§ Activity A: The passage below on flows, cuts, and L_1 distortion credits a theorem to several people. List every surname given in that credit.

We will now relate \mathsf{gap}(G) to the L_1-distortion of the geometries that G supports. Any set of non-negative weights w : E \to \mathbb R_+ on the edges of G gives rise to a distance \mathrm{dist}_w on V defined by taking shortest-paths. Define c_1(G) to be the maximum of c_1(V, \mathrm{dist}_w) as w ranges over all such weightings. (Strictly speaking, \mathrm{dist}_w is only a pseudometric.)

Here is the beautiful connection referred to previously (see this for a complete proof).

Theorem (Linial-London-Rabinovich, Aumann-Rabani): For any graph G, \mathsf{gap}(G) = c_1(G).

Metric obstructions. To give an idea of why the theorem is true, we mention two facts. It is rather obvious how a cut obstructs a flow. A more general type of obstruction is given by a metric \mathrm{dist} on V. For any valid flow F,

\displaystyle \mathsf{val}(F) \leq \frac{\sum_{xy \in E} \mathsf{cap}(x,y)\,\mathrm{dist}(x,y)}{\sum_{x,y \in V} \mathsf{dem}(x,y)\,\mathrm{dist}(x,y)} (2)

To see why this holds, think of giving every edge (x,y) \in E a “length” of \mathrm{dist}(x,y), and having a cross-sectional area of \mathsf{cap}(x,y). Then the numerator in (2) is precisely the “volume” of the network, while the denominator is the total “volume” required to satisfy all the demands: By the triangle inequality, sending one unit of flow from x to y requires volume at least \mathrm{dist}(x,y). Observe that the bound (2) is a generalization of the cut upper bound when we define the pseudometric \mathrm{dist}(x,y) = |\mathbf{1}_S(x)-\mathbf{1}_S(y)| for some S \subseteq V (this is called a cut pseudometric).

It turns out (by linear programming duality) that in fact metrics are the correct dual objects to flows, and maximizing the left hand side of (2) over valid flows, and minimizing the right-hand side over metrics yields equality (it is also easy to see that the minimal metric is a shortest-path metric). One might ask why one continues to study cuts if they are the “wrong” dual objects. I hope to address this extensively in future posts, but the basic idea is to flip the correspondence around: minimizing \Phi(S,\bar S) is NP-hard, while maximizing \mathsf{val}(F) can be done by linear programming. Thus we are trying to see how close we can get to the very complex object \Phi, by something which is efficiently computable.

The cut decomposition of L_1. Now that we see why metrics come into the picture, let’s see how L_1 presents itself. Define a cut measure on a finite set X as a mapping \mu : 2^X \to \mathbb R_+ which satisfies \mu(S) = \mu(\bar S) for every S \subseteq X.

Fact: Given F : X \to L_1, there exists a cut measure \mu on X such that \|F(x)-F(y)\|_1 = \sum_S \mu(S) |\mathbf{1}_S(x)-\mathbf{1}_S(y)| for every x,y \in X. Conversely, for every cut measure \mu, there exists a mapping F : X \to L_1 for which the same equality holds.

(Stored dataset items)

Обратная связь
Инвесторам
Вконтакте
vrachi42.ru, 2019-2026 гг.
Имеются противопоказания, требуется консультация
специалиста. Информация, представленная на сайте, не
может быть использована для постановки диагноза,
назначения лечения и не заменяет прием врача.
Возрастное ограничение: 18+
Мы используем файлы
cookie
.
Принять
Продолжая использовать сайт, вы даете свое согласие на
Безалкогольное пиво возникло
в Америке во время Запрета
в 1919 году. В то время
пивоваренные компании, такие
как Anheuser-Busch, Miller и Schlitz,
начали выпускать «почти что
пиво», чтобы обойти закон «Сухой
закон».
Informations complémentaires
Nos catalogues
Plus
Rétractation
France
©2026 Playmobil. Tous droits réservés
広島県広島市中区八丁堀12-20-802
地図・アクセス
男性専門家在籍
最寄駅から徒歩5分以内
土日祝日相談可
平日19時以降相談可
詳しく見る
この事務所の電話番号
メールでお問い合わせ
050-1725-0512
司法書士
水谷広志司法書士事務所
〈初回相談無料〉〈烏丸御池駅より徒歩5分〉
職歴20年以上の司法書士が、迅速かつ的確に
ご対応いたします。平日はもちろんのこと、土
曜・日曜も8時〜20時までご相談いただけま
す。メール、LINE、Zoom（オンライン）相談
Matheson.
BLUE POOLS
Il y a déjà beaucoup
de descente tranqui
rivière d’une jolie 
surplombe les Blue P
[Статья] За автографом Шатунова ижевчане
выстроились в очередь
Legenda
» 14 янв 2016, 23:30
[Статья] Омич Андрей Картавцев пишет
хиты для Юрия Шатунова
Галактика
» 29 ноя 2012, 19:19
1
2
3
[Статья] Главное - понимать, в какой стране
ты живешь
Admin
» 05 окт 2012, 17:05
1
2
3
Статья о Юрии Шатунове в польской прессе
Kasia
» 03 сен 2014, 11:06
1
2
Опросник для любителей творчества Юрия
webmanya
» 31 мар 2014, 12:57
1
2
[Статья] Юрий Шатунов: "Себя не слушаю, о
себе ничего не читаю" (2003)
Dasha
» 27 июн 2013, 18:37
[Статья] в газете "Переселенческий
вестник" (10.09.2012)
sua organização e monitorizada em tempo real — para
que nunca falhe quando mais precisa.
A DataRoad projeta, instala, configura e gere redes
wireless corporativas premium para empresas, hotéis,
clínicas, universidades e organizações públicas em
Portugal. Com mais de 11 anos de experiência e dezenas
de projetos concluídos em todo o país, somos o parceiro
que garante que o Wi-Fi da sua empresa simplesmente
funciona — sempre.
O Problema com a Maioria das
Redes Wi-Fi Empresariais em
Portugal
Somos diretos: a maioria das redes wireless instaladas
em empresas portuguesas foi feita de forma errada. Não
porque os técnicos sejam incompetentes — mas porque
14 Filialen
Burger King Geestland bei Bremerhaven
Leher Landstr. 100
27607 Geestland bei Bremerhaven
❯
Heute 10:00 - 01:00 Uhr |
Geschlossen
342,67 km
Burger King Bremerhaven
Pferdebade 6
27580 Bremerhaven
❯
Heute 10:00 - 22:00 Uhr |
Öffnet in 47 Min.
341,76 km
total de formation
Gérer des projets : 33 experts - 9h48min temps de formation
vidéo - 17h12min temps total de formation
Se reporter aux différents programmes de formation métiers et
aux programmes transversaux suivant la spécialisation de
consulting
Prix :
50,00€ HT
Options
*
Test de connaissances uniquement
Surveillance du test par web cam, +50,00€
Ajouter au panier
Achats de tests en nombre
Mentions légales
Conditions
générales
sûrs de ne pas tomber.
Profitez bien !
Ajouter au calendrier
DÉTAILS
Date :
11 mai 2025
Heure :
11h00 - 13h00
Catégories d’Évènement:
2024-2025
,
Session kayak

§ Activity B: Write out the entries verbatim, from the first line of the entries through the line that contains "[Статья] За автографом Шатунова ижевчане", inclusive.

§ Task response A: Linial, London, Rabinovich, Aumann, Rabani

§ Task response B:
Обратная связь
Инвесторам
Вконтакте
vrachi42.ru, 2019-2026 гг.
Имеются противопоказания, требуется консультация
специалиста. Информация, представленная на сайте, не
может быть использована для постановки диагноза,
назначения лечения и не заменяет прием врача.
Возрастное ограничение: 18+
Мы используем файлы
cookie
.
Принять
Продолжая использовать сайт, вы даете свое согласие на
Безалкогольное пиво возникло
в Америке во время Запрета
в 1919 году. В то время
пивоваренные компании, такие
как Anheuser-Busch, Miller и Schlitz,
начали выпускать «почти что
пиво», чтобы обойти закон «Сухой
закон».
Informations complémentaires
Nos catalogues
Plus
Rétractation
France
©2026 Playmobil. Tous droits réservés
広島県広島市中区八丁堀12-20-802
地図・アクセス
男性専門家在籍
最寄駅から徒歩5分以内
土日祝日相談可
平日19時以降相談可
詳しく見る
この事務所の電話番号
メールでお問い合わせ
050-1725-0512
司法書士
水谷広志司法書士事務所
〈初回相談無料〉〈烏丸御池駅より徒歩5分〉
職歴20年以上の司法書士が、迅速かつ的確に
ご対応いたします。平日はもちろんのこと、土
曜・日曜も8時〜20時までご相談いただけま
す。メール、LINE、Zoom（オンライン）相談
Matheson.
BLUE POOLS
Il y a déjà beaucoup
de descente tranqui
rivière d’une jolie 
surplombe les Blue P
[Статья] За автографом Шатунова ижевчане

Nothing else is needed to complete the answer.